Teks kutipan
Dalam usianya yang hampir 280 tahun, Istana Cipanas masih berdiri kokoh di antara semilir angin sejuk di lereng Gunung Gede, 1.100 meter di atas permukaan laut. Pesona keindahannya seperti tidak pernah lekang oleh pergeseran zaman. Teras depannya begitu cantik, anggun, dengan tiang-tiang kayu ramping, serba putih. Ia adalah landmark di jalan raya Bogor-Cianjur yang menjadi salah satu daya pikat kawasan wisata Cipanas,
Dari sisi usia, Istana Presiden di Cipanas ini tergolong bangunan kolonial tertua dari semua yang masih ada. Dibangun 1740-1744, Istana Cipanas itu yang paling tua dibanding Istana Negara, Istana Merdeka, atau Istana Bogor. Usianya sebaya dengan Istana Bogor yang asli. Tapi istana berlantai dua di Bogor itu rusak berat oleh gempa bumi pada Oktober 1834, dan terpaksa dibongkar sebelum didirikan bangunan baru 1856. Istana Cipanas itu sebaya dengan Bangunan Gedung Arsip Nasional di Jl Gajahmada, Jakarta.
Istana Cipanas dibangun sebagai vila oleh Van Heots, seorang saudagar besar dari Batavia. Namun, tak lama vila itu diambil alih oleh Gubernur Jenderal VOC (Vereenidge Oostindische Compagnie) di Gustaaf Willem van Inhof, yang ketika itu juga sedang membangun Istana Bogor. Willem Van Inhof punya selera arsitektur yang bagus. Ia ingin menjadikan vila Cipanas itu sebagai pelengkap dari vila Bogor, bangunan dua lantai yang dirancang menyerupai Istana Blenheim, kediaman Duke Marlborough di Oxford Inggris.

Soal singkat A
Terjemahkan kalimat berikut dari teks tentang Istana Cipanas ke dalam bahasa Inggris: "Teras depannya begitu cantik, anggun, dengan tiang-tiang kayu ramping, serba putih."
Soal singkat B
Jawablah pertanyaan berikut berdasarkan teks tentang Istana Cipanas.
(i) Pada ketinggian berapa meter di atas permukaan laut Istana Cipanas berdiri?
(ii) Pada bulan dan tahun berapa Istana Bogor yang asli rusak berat oleh gempa bumi?
(iii) Istana Blenheim disebut sebagai kediaman siapa?
Soal singkat C
Tentukan apakah setiap pernyataan di bawah ini sesuai dengan teks tentang Istana Cipanas. Jawab ya atau tidak, lalu kutip kata-kata dari teks yang menjadi penentunya.
(i) Istana Cipanas dibangun antara tahun 1740 dan 1744.
(ii) Bangunan asli Istana Bogor masih berdiri sampai sekarang.
(iii) Istana Cipanas terletak di lereng Gunung Salak.

Baris data

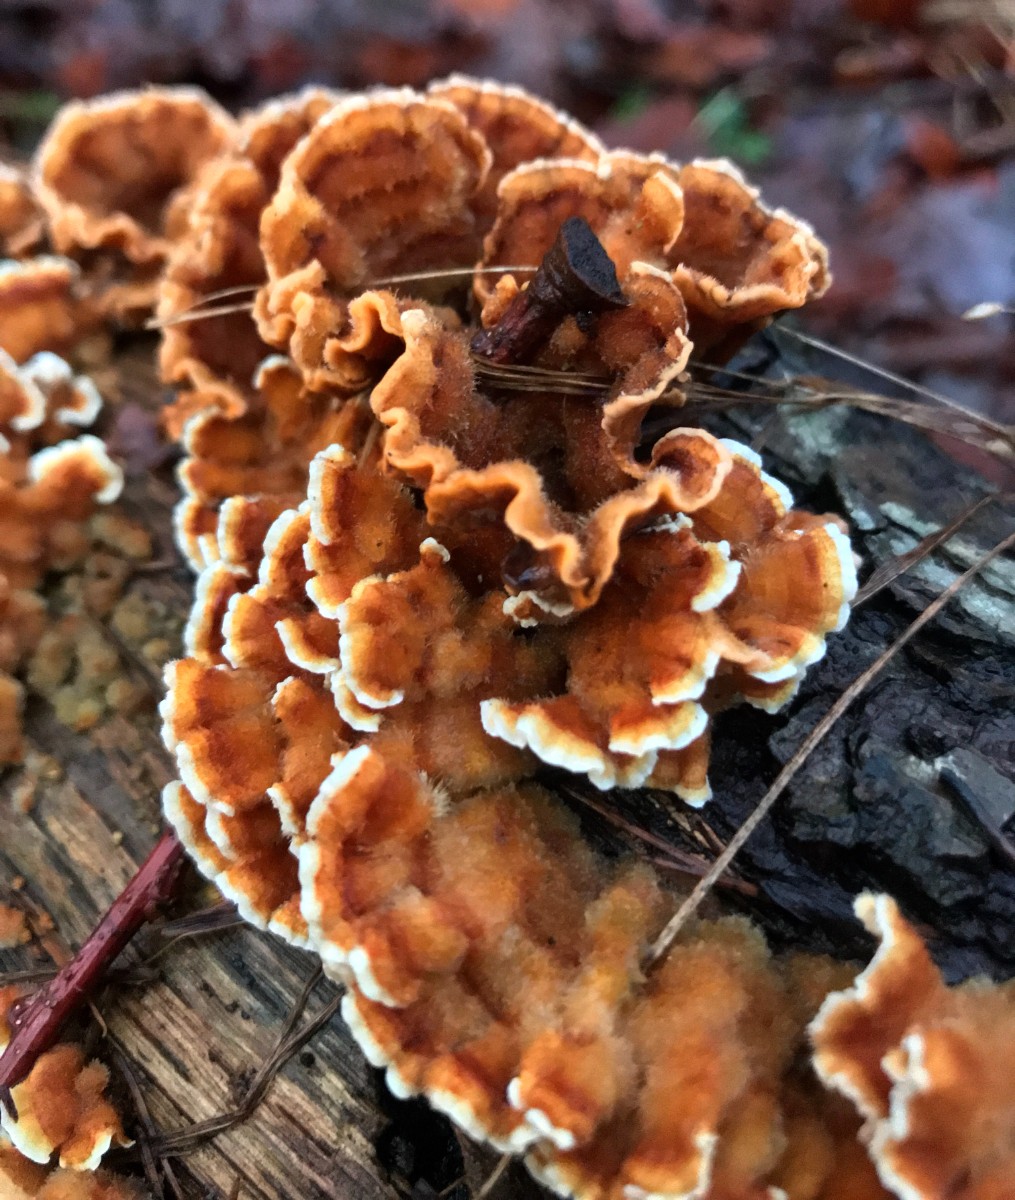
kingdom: Fungi
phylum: Basidiomycota
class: Agaricomycetes
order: Russulales
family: Stereaceae
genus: Stereum
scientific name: Stereum hirsutum
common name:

Hasil tugas A
Its front terrace is so beautiful and elegant, with slender wooden pillars, all in white.

Hasil tugas B
(i) 1.100 meter di atas permukaan laut.
(ii) Oktober 1834.
(iii) Duke Marlborough.

Hasil tugas C
(i) Ya: "Dibangun 1740-1744"
(ii) Tidak: "rusak berat oleh gempa bumi pada Oktober 1834, dan terpaksa dibongkar"
(iii) Tidak: "di lereng Gunung Gede"